▶ _TASK INSTRUCTIONS_
Could you return every record below word for word, with the pictures left out?

(DATASET CONTENT Opens)

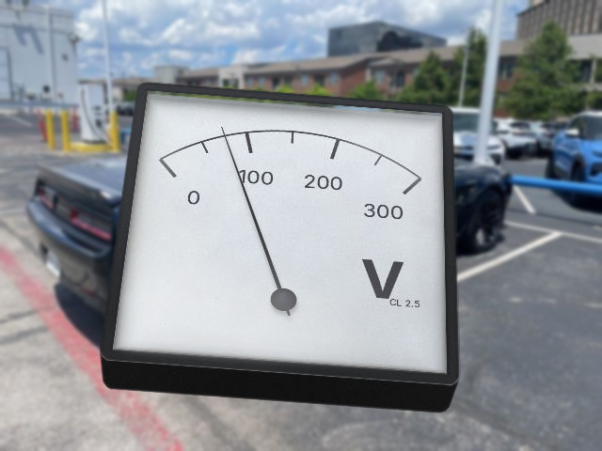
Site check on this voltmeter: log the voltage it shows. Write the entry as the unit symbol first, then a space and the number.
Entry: V 75
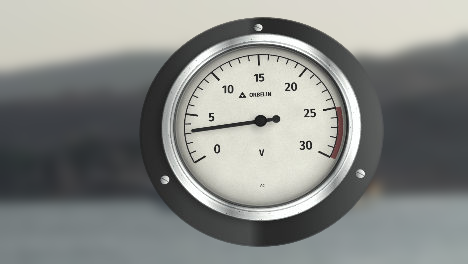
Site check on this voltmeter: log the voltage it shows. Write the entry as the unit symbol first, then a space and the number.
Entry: V 3
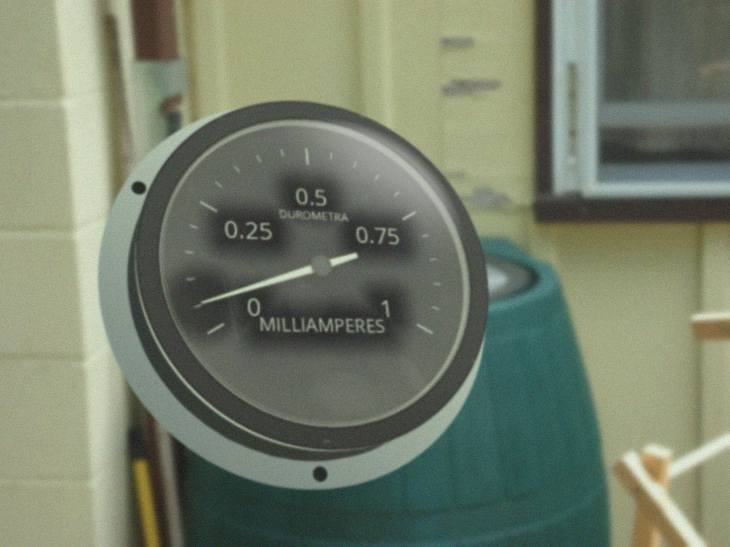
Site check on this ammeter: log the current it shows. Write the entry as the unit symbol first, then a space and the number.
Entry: mA 0.05
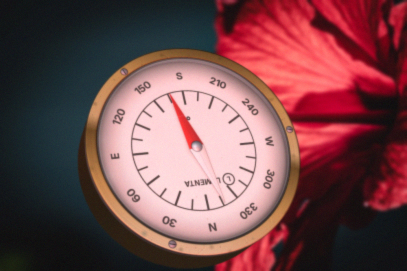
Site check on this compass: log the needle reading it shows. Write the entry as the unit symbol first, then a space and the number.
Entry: ° 165
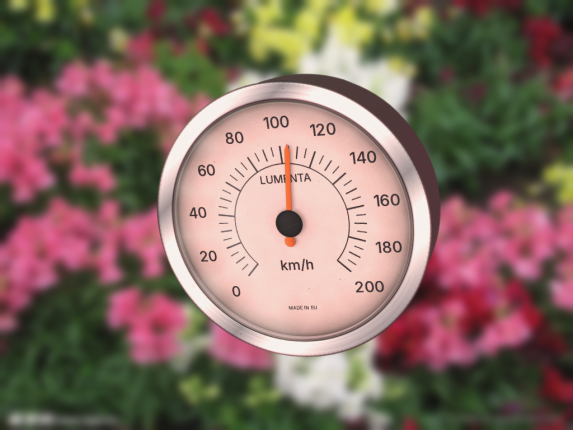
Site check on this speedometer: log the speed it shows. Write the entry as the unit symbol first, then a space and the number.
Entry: km/h 105
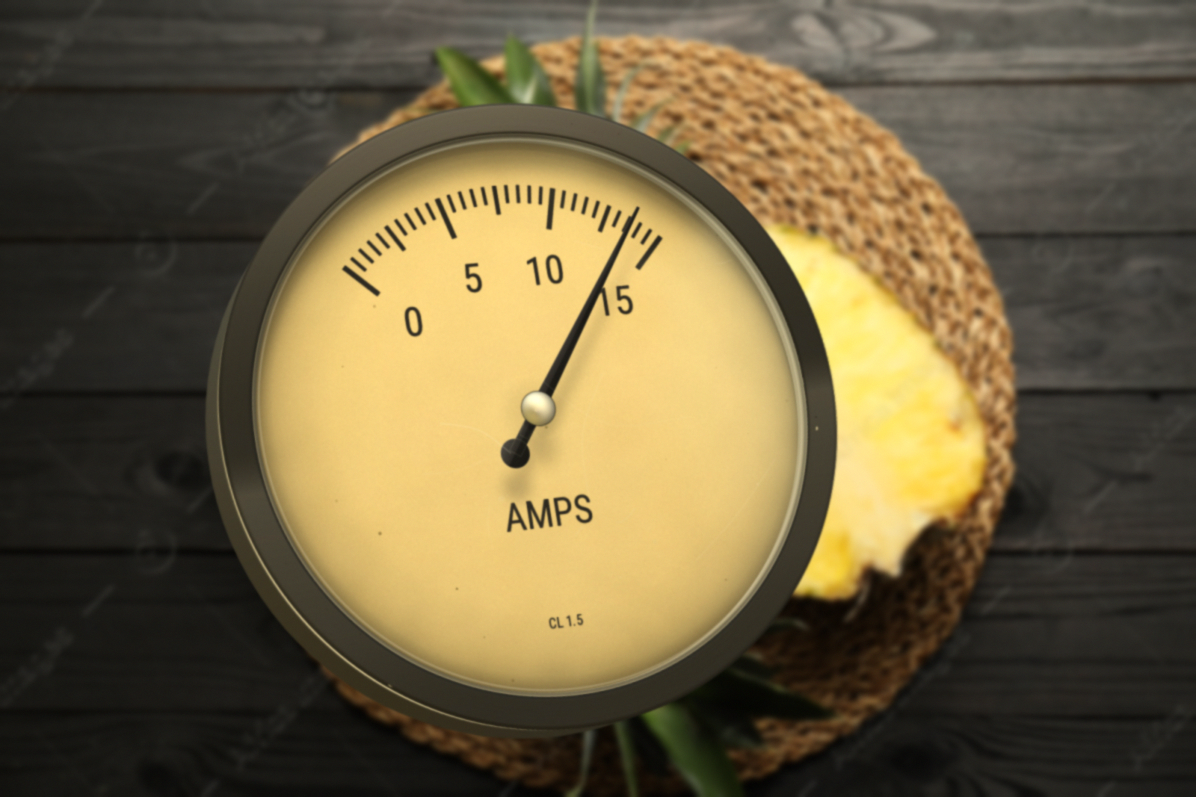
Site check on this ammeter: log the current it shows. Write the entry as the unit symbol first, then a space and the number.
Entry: A 13.5
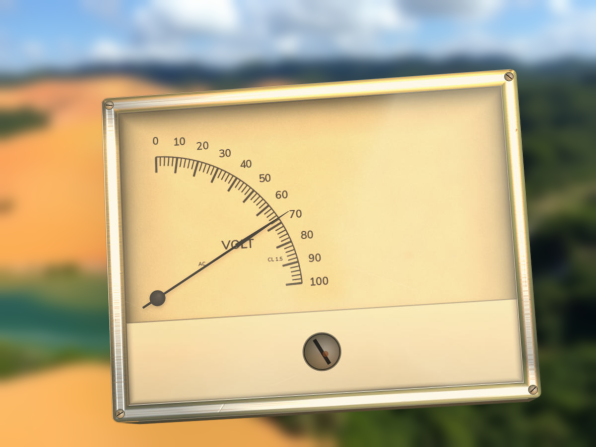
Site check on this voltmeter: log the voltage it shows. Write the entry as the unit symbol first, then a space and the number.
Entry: V 68
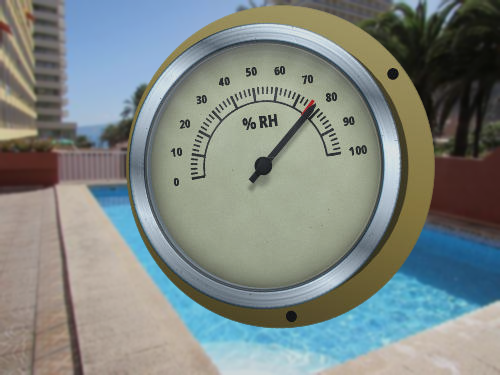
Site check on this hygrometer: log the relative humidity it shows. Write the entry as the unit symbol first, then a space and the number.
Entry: % 78
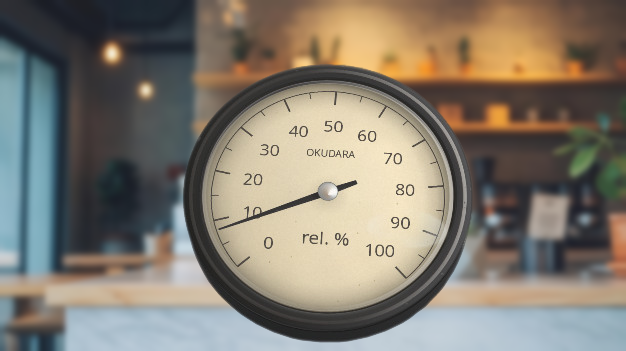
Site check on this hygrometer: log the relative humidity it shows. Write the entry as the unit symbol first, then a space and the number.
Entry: % 7.5
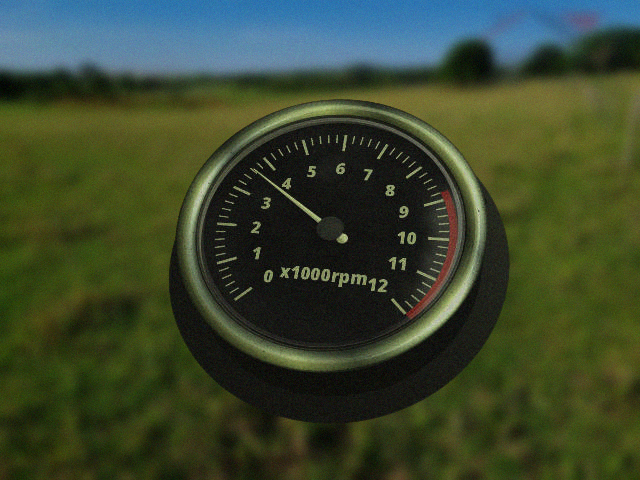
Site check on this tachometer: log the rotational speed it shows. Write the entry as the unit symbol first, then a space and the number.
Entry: rpm 3600
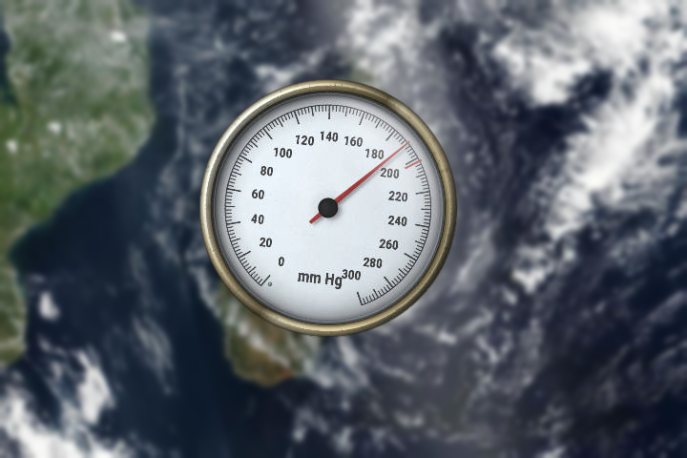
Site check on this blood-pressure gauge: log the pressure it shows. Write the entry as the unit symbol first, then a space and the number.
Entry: mmHg 190
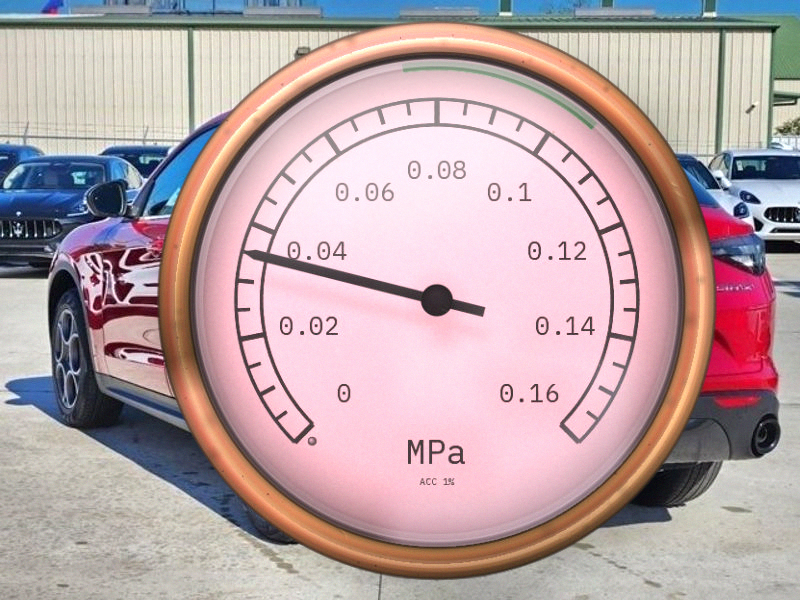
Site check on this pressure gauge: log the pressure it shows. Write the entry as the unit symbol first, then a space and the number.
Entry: MPa 0.035
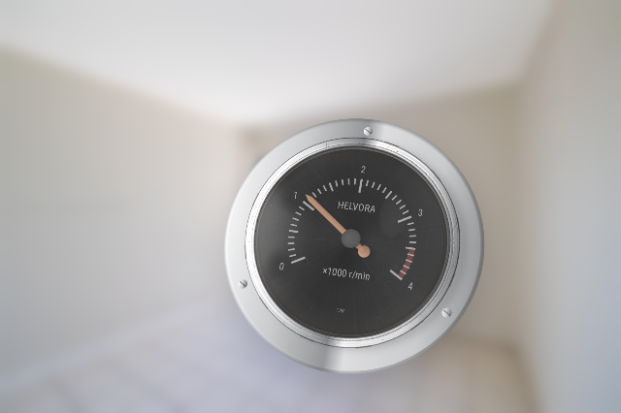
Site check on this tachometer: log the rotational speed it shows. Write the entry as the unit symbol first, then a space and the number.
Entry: rpm 1100
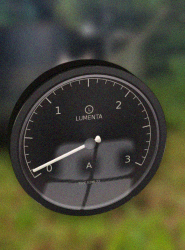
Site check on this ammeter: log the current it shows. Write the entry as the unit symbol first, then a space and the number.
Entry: A 0.1
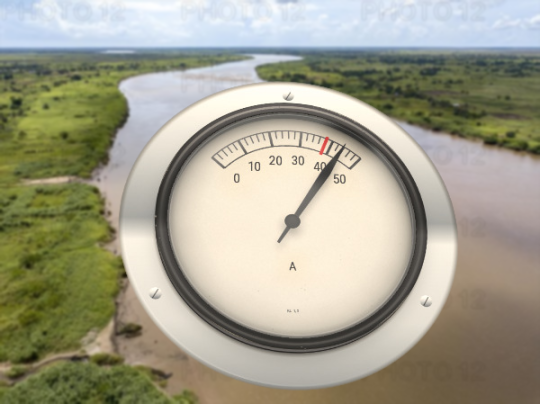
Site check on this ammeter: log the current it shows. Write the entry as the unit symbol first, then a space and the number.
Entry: A 44
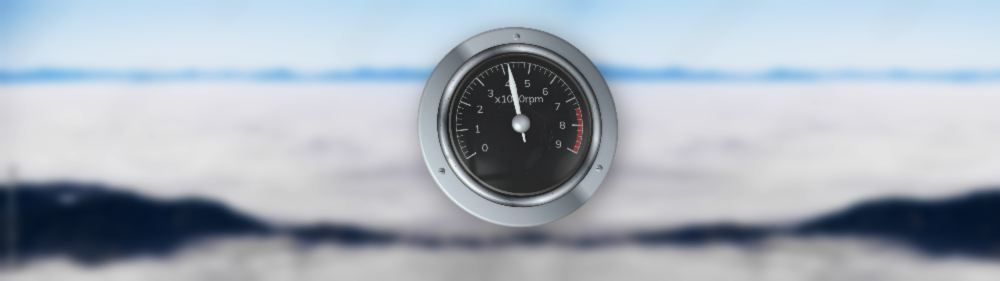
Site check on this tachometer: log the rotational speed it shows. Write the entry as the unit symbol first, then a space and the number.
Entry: rpm 4200
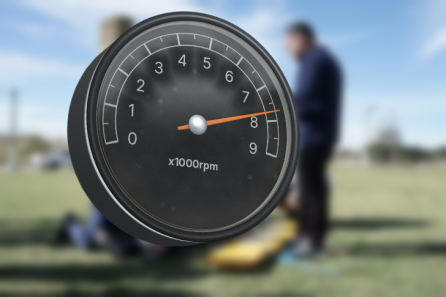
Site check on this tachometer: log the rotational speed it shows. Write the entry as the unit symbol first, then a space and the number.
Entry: rpm 7750
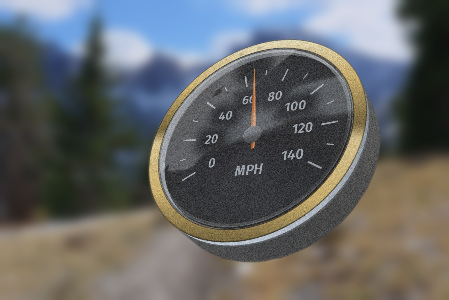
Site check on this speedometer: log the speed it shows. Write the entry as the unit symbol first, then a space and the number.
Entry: mph 65
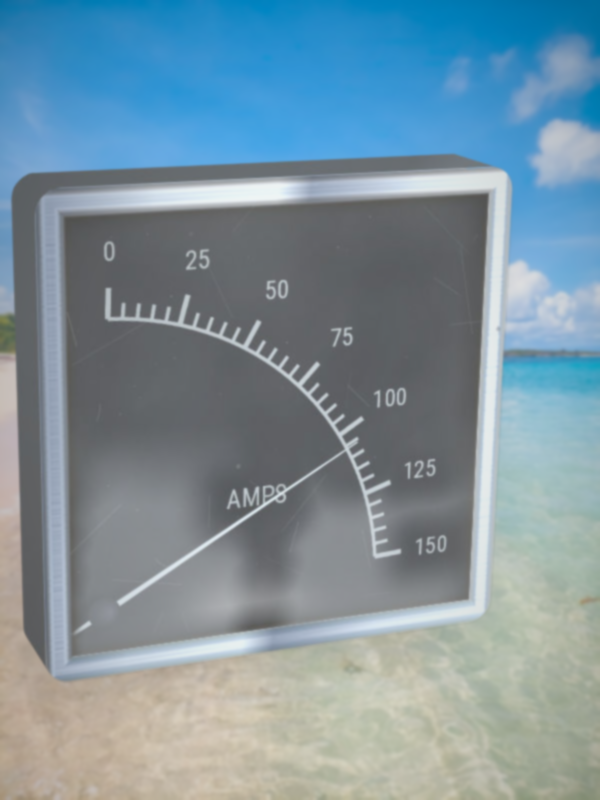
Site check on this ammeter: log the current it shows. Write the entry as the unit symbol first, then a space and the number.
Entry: A 105
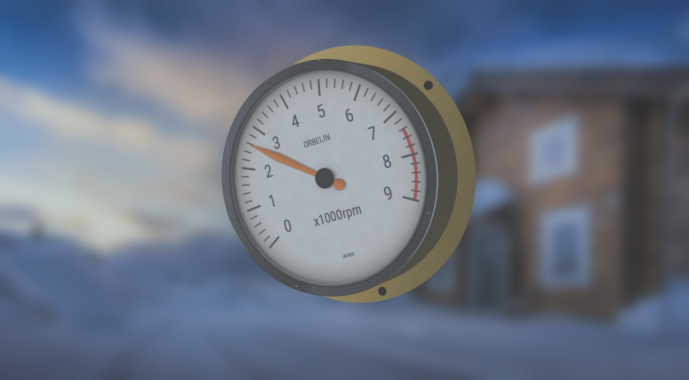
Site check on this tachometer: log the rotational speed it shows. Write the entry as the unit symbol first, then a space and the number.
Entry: rpm 2600
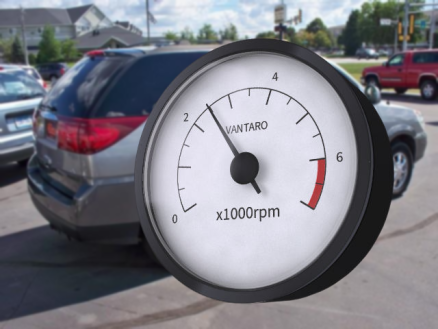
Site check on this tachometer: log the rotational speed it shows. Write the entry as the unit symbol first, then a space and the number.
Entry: rpm 2500
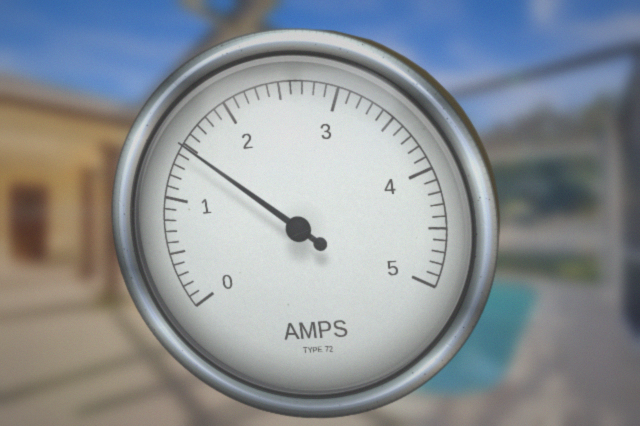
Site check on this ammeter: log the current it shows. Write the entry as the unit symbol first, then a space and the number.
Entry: A 1.5
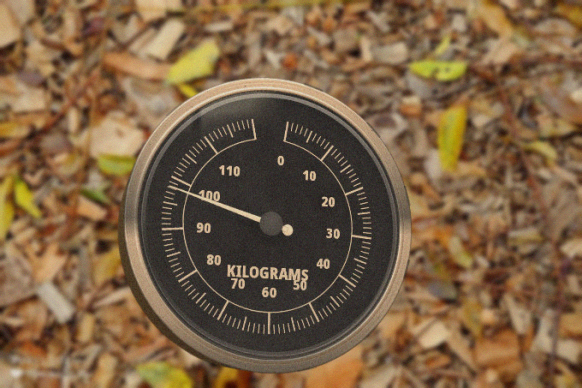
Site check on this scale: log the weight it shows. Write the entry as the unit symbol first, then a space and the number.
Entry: kg 98
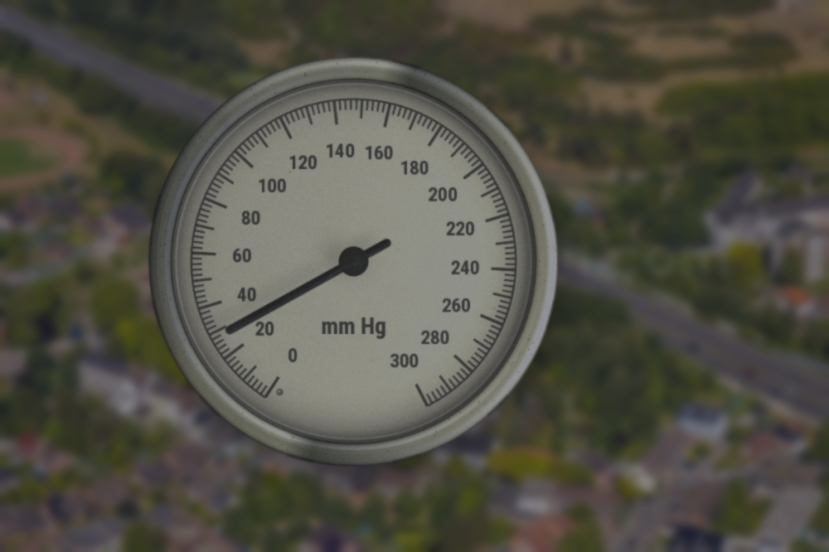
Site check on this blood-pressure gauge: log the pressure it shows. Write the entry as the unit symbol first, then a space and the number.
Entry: mmHg 28
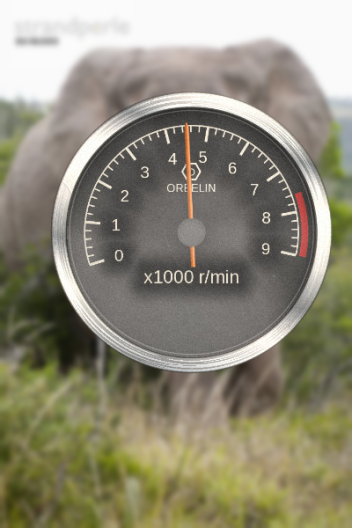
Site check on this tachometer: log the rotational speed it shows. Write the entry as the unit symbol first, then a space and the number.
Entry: rpm 4500
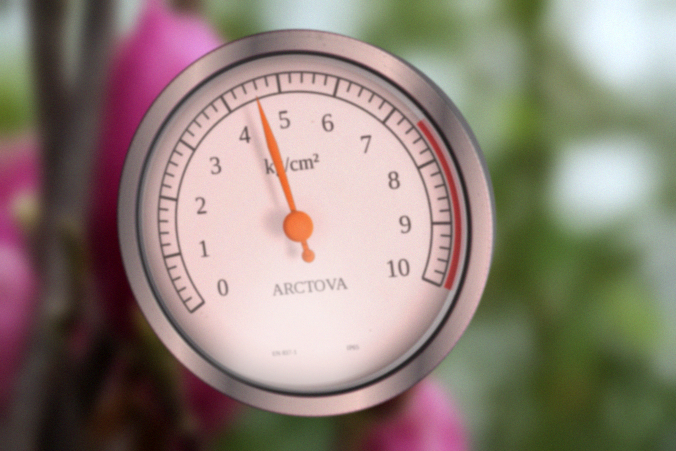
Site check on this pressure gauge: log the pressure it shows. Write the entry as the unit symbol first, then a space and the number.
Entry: kg/cm² 4.6
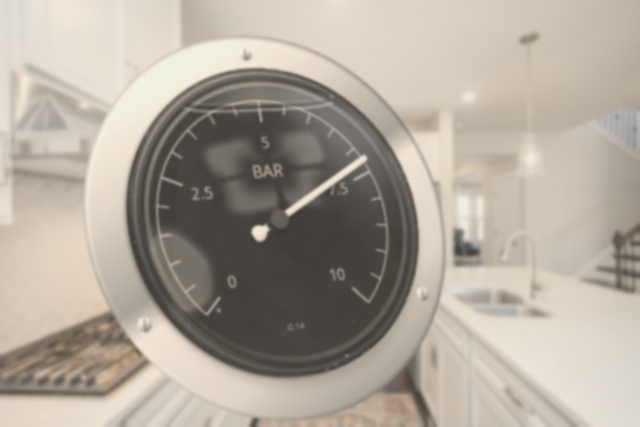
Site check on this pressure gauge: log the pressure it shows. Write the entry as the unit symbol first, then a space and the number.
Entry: bar 7.25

(DATASET CONTENT Closes)

▶ _SOLVED EXERCISE_
Site check on this voltmeter: log the voltage it shows. Write the entry as the unit symbol first, then a space and the number.
Entry: V 75
Site check on this voltmeter: log the voltage it shows. Write the entry as the unit symbol first, then a space and the number.
Entry: V 3
Site check on this ammeter: log the current it shows. Write the entry as the unit symbol first, then a space and the number.
Entry: mA 0.05
Site check on this compass: log the needle reading it shows. Write the entry as the unit symbol first, then a space and the number.
Entry: ° 165
Site check on this speedometer: log the speed it shows. Write the entry as the unit symbol first, then a space and the number.
Entry: km/h 105
Site check on this ammeter: log the current it shows. Write the entry as the unit symbol first, then a space and the number.
Entry: A 13.5
Site check on this voltmeter: log the voltage it shows. Write the entry as the unit symbol first, then a space and the number.
Entry: V 68
Site check on this hygrometer: log the relative humidity it shows. Write the entry as the unit symbol first, then a space and the number.
Entry: % 78
Site check on this hygrometer: log the relative humidity it shows. Write the entry as the unit symbol first, then a space and the number.
Entry: % 7.5
Site check on this tachometer: log the rotational speed it shows. Write the entry as the unit symbol first, then a space and the number.
Entry: rpm 3600
Site check on this blood-pressure gauge: log the pressure it shows. Write the entry as the unit symbol first, then a space and the number.
Entry: mmHg 190
Site check on this pressure gauge: log the pressure it shows. Write the entry as the unit symbol first, then a space and the number.
Entry: MPa 0.035
Site check on this tachometer: log the rotational speed it shows. Write the entry as the unit symbol first, then a space and the number.
Entry: rpm 1100
Site check on this ammeter: log the current it shows. Write the entry as the unit symbol first, then a space and the number.
Entry: A 0.1
Site check on this ammeter: log the current it shows. Write the entry as the unit symbol first, then a space and the number.
Entry: A 44
Site check on this tachometer: log the rotational speed it shows. Write the entry as the unit symbol first, then a space and the number.
Entry: rpm 4200
Site check on this tachometer: log the rotational speed it shows. Write the entry as the unit symbol first, then a space and the number.
Entry: rpm 7750
Site check on this speedometer: log the speed it shows. Write the entry as the unit symbol first, then a space and the number.
Entry: mph 65
Site check on this ammeter: log the current it shows. Write the entry as the unit symbol first, then a space and the number.
Entry: A 105
Site check on this tachometer: log the rotational speed it shows. Write the entry as the unit symbol first, then a space and the number.
Entry: rpm 2600
Site check on this tachometer: log the rotational speed it shows. Write the entry as the unit symbol first, then a space and the number.
Entry: rpm 2500
Site check on this ammeter: log the current it shows. Write the entry as the unit symbol first, then a space and the number.
Entry: A 1.5
Site check on this scale: log the weight it shows. Write the entry as the unit symbol first, then a space and the number.
Entry: kg 98
Site check on this blood-pressure gauge: log the pressure it shows. Write the entry as the unit symbol first, then a space and the number.
Entry: mmHg 28
Site check on this tachometer: log the rotational speed it shows. Write the entry as the unit symbol first, then a space and the number.
Entry: rpm 4500
Site check on this pressure gauge: log the pressure it shows. Write the entry as the unit symbol first, then a space and the number.
Entry: kg/cm² 4.6
Site check on this pressure gauge: log the pressure it shows. Write the entry as the unit symbol first, then a space and the number.
Entry: bar 7.25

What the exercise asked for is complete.